Schließlich die Kostenfrage, und nun wird es noch schöner. Ich war ein Gegner der vierten Elbtunnelröhre und finde, daß auch die Probleme, die zu ihrem Bau geführt haben, nicht gelöst sind, sondern daß es noch sehr viel mehr Anstrengungen bedarf, um die Probleme, die Hamburg mit dem Autoverkehr innerhalb Hamburgs und dem Umland hat, zu lösen. Sonst stehen wir nach der Fertigstellung der vierten Röhre vor der Frage, wann kommt die siebte.

(Barbara Duden SPD: Dann schaffen wir lieber die Elbe ab!)

Dieses Problem muß man lösen.

Im Jahr 1995 hat es in der Bürgerschaft auf Antrag der GAL eine Debatte zur Kostenfrage gegeben. Damals war nämlich die Kostenfrage endgültig entschieden, und zwar so, wie Herr Reinert es eben geschildert hat. Von der damals CDU-geführten Bundesregierung wurde mit voller Zustimmung des Hamburger Senats die sogenannte Privatfinanzierung dergestalt beschlossen, daß die Baufirmen sich das Geld von Banken beschaffen müßten und es nach Fertigstellung der Röhre vom Staat in Jahresraten von 15 Jahren zurückbekämen. Diese Jahresraten werden aber aus dem Investitionshaushalt des Bundes finanziert, das heißt mit Zinsen, und Willfried Maier hat damals vorgerechnet, daß im Jahre 2047 die vierte Elbtunnelröhre endgültig von uns Steuerzahlern bezahlt sein würde.

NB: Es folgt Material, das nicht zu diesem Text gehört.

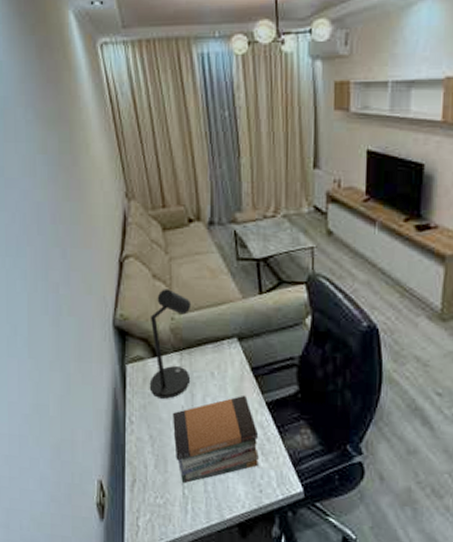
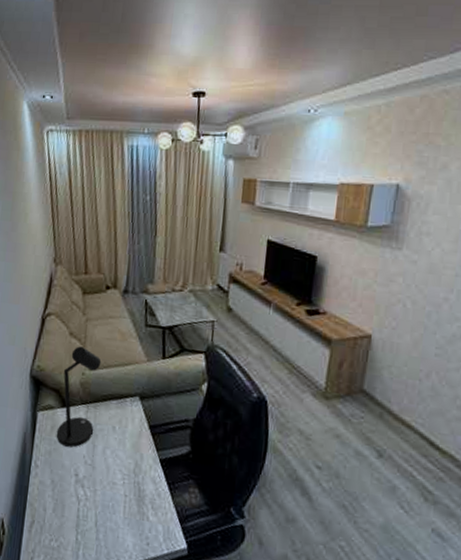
book stack: present [172,395,259,484] -> none [73,450,150,530]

Diese Finanzierungsmethode ist damals auf heftige Kritik des Bundesrechnungshofs gestoßen und von der SPD im Bundestag heftig abgelehnt worden. Nachdem das bei etwa sechs oder sieben Bundesautobahnen in Deutschland praktiziert worden ist, ist das auch von der CDU-regierten Bundesregierung nicht wieder praktiziert worden. Es war ein Sündenfall hinsichtlich Verschwendung öffentlicher Gelder, aber das haben die Bundesregierung und der Hamburger Senat damals so gewollt.

Schließlich muß man sagen, wenn irgend jemand in Hamburg verantwortlich und verdienstvoll den Bau der vierten Elbtunnelröhre herbeigeführt hat, dann war es Bausenator Eugen Wagner.

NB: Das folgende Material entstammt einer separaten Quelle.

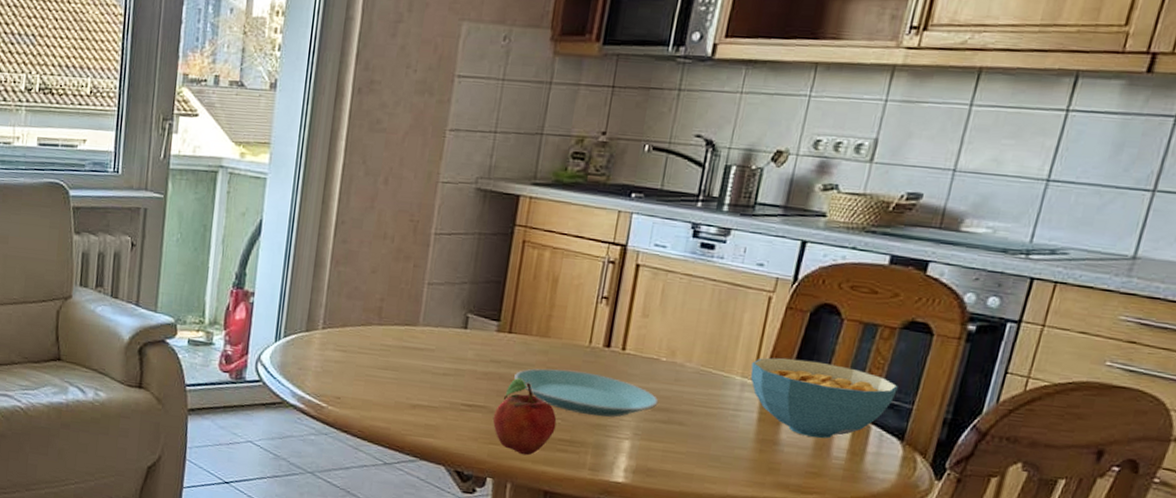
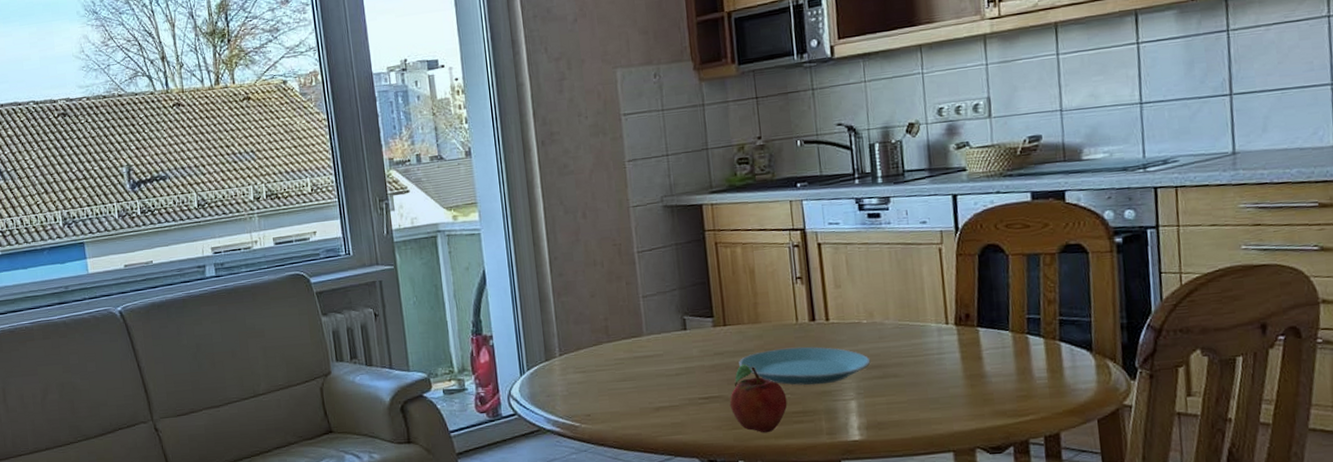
cereal bowl: present [750,357,898,439] -> none [941,296,1073,364]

(Beifall bei der GAL und der SPD)

Es hat drei aufeinanderfolgende Verkehrsminister der CDU in Bonn gegeben, von Herrn Dollinger über Herrn Warnke bis zu Herrn Krause, die sich von ihren Beamten haben sagen lassen, daß die vierte Elbtunnelröhre verkehrspolitisch nicht besonders gut sei.

Die hat auch in der Kosten-Nutzen-Rechnung immer nur einen Wert von 1,0 bekommen, und das ist an der unteren Grenze dessen, was zulässig ist. Sie ist aber dennoch gebaut worden, weil sich der Hamburger Senat und Eugen Wagner in Bonn immer vehement dafür eingesetzt haben. Das kann man billigen oder nicht, aber eins ist nun wirklich albern, der Baubehörde vorzuwerfen, sie habe an der vierten Elbtunnelröhre Fehler gemacht.